Candied Borage Flowers
Candid borage flowers are pretty when used as a topping in cake decorations, cookies, and other baked sweets. You can store these flowers in an airtight container until they are needed.
- Gently rinse the flowers, then allow them to dry.
- Remove the dark sepals from the flowers
- Combine 1 egg white with a few drops of water, beating lightly
- Paint the flower petals with the egg white mix using a small paintbrush.
- Holding the flowers by their stems, sprinkle them with a superfine sugar
- Arrange on cookie sheets lined with wax paper and allow to dry completely about 12-36 hours
Tip: When harvesting borage flowers for candy making, it’s easiest to leave a bit of stem, so they are easier to handle. You can remove the excess stem before serving.
Borage Uses in Herbal Medicine and Health Benefits
One of the common uses of borage is as a diuretic. Borage contains the diuretics malic acid and potassium nitrate.
Diuretics work by helping your body get rid of sodium and water. This in turn reduces the amount of water flowing through your blood vessels and can reduce pressure on the artery walls. Diuretics are commonly used to treat high blood pressure, kidney disorders, and edema.
The high mucilage content in borage has many medicinal applications. Mucilage is a gel-like substance secreted by many plants, the most well-known is the aloe plant.
Borage can be used to soothe a sore throat. A soothing tea can be prepared to help treat the pain associated with ailments such as bronchitis.

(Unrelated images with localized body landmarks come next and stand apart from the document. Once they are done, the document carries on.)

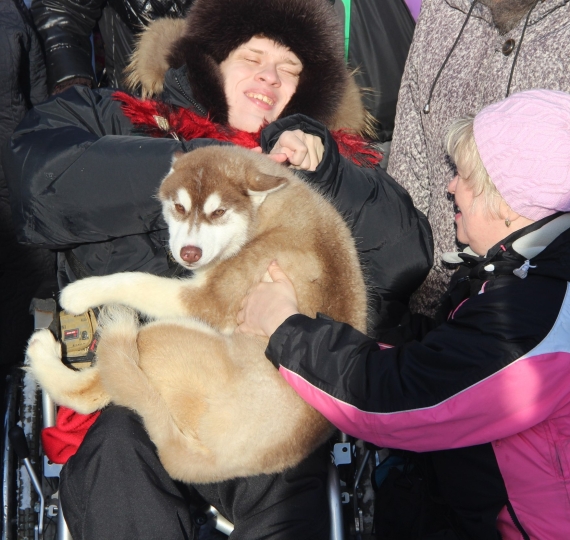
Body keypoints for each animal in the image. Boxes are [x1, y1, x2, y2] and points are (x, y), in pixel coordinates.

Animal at [26, 146, 366, 484]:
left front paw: (80, 291)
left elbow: (137, 280)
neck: (270, 214)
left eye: (218, 213)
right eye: (179, 206)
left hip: (157, 337)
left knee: (89, 392)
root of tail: (209, 461)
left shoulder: (208, 300)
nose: (190, 253)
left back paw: (43, 349)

The leaves of the borage plant can be used as a poultice to treat bruises, swelling, and inflammation. They are also used in facial steams when treating dry skin.
The Benefits of Borage Seed Oil
Borage seed is a rich source of GLA (gamma-linolenic acid), an omega-6 fatty acid with anti-inflammatory properties.

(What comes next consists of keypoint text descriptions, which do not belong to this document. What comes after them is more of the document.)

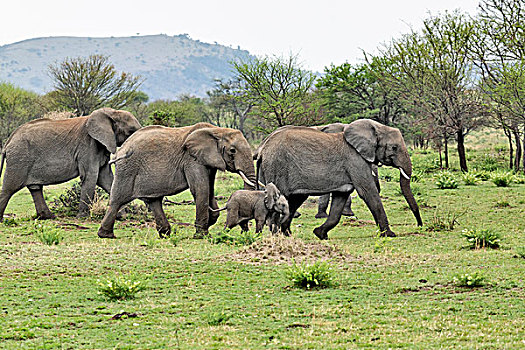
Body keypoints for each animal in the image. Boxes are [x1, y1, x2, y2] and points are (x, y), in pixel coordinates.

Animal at [0, 108, 141, 220]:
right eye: (131, 131)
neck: (111, 112)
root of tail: (8, 141)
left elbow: (106, 178)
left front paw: (121, 216)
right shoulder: (88, 146)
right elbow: (91, 176)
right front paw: (82, 218)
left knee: (35, 188)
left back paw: (49, 217)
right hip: (19, 158)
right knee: (9, 188)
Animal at [97, 121, 256, 239]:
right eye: (232, 151)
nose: (245, 231)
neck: (217, 130)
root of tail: (121, 149)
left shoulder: (208, 161)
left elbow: (209, 189)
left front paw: (210, 222)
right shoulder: (191, 159)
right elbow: (201, 189)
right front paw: (202, 236)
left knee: (154, 201)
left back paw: (165, 234)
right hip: (127, 170)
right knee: (118, 200)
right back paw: (106, 235)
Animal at [256, 119, 424, 239]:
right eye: (394, 148)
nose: (419, 225)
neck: (377, 127)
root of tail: (262, 150)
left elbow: (340, 199)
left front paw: (320, 234)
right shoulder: (355, 160)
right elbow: (368, 192)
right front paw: (389, 235)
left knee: (295, 200)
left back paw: (287, 234)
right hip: (277, 167)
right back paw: (276, 235)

According to an article in Whole Health Chicago, borage oil is quite often used in place of evening primrose oil, however, borage oil has more than twice the GLA and therefore the healing benefits.
Borage seed oil has many medicinal uses. Here are just a few:
- Reduce aches and pains of rheumatoid arthritis.
- Relieve the symptoms of PMS (premenstrual syndrome)
- Reducing stress and protect against high blood pressure
- A treatment for gout
- Treatment of sore throats, coughs and upper respiratory infections
Borage seed oil is available in many holistic or health food stores. When using the borage oil as a supplement, be sure to follow the manufacturer’s recommended doses.
As you can see, the borage plant is a delight to have in the herb garden. Whether you choose to grow borage as a companion plant, for its healing powers, culinary uses, or just for its beauty alone, every herb gardener should make a little room to grow borage.